Aquella diminuta sociedad se empeñó en este loable designio y cada cual se puso a ejercitar sus capacidades. La escasa tierra dio frutos en abundancia. Efectivamente, Cunegunda era muy fea, pero se convirtió en una excelente repostera; Paquita se dedicó a bordar; la vieja se encargaba de la ropa. No había nadie que no fuera útil y hasta el hermano Alhelí se hizo un buen carpintero y llegó a ser un hombre honrado.
Pangloss le decía algunas veces a Cándido:
-Todo tiene relación en el mejor de los mundos posibles: porque si no os hubiesen expulsado del castillo por amor a la señorita Cunegunda, si no hubieseis sido entregado a la Inquisición, si no hubieseis atravesado América andando, si no hubieseis dado una gran estocada al barón y si no hubieseis perdido todos vuestros carneros de aquella buena tierra de Eldorado, no estaríais comiendo ahora mermelada de cidra y pistachos.
-Muy bien dicho -contestó Cándido-, pero lo importante es cultivar nuestra huerta."[24]

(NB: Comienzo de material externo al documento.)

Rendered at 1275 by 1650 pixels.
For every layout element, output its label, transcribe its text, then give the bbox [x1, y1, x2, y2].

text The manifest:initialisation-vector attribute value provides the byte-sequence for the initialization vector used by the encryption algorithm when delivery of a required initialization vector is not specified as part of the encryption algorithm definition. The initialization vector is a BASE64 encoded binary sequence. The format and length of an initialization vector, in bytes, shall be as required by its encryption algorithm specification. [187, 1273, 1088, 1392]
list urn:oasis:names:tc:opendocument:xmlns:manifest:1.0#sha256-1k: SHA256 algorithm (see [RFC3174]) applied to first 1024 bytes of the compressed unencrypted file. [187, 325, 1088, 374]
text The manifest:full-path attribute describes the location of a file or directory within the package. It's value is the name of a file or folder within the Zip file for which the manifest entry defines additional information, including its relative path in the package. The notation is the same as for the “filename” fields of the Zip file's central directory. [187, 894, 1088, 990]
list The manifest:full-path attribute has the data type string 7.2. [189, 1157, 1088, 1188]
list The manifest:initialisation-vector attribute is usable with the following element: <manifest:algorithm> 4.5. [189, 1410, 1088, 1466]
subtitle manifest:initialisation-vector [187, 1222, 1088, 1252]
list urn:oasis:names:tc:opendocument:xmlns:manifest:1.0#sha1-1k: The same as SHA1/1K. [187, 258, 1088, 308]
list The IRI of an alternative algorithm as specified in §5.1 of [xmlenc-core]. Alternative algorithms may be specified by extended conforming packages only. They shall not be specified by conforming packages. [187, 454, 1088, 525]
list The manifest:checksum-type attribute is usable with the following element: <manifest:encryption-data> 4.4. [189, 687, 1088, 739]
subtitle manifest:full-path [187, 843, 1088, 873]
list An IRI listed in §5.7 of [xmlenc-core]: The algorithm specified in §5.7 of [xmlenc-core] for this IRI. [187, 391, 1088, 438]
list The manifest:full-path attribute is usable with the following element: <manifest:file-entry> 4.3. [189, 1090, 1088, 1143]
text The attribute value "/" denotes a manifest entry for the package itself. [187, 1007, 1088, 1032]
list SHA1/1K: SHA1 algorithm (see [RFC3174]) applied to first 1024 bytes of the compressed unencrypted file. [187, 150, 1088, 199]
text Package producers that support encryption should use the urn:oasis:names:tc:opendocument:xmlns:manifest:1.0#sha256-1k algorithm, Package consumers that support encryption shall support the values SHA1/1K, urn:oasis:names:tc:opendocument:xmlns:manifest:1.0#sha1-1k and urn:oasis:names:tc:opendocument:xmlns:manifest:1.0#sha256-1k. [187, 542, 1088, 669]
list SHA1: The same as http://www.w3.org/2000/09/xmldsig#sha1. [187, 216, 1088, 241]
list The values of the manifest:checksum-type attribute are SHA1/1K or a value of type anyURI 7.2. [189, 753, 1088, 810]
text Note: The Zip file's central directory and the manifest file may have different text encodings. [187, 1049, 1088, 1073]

El mal provocado por hombres contra otros hombres y contra la naturaleza es un asunto humano, una tarea a realizar sin mediar razonamientos que involucren a la divinidad, de la que esperamos mientras tanto que hable al género humano, esto es, que revele el sentido del mal en el mundo. La violencia que genera la búsqueda incansable de los objetos del mundo para saciar la propia ambición se troca en última instancia en una profunda náusea, un hastío que significa el peor de los males: el vacío existencial. En su intento por secularizar la esperanza, esto es, por desconectar la visión del futuro de una intervención trascendente, la confianza está puesta en la tarea humana.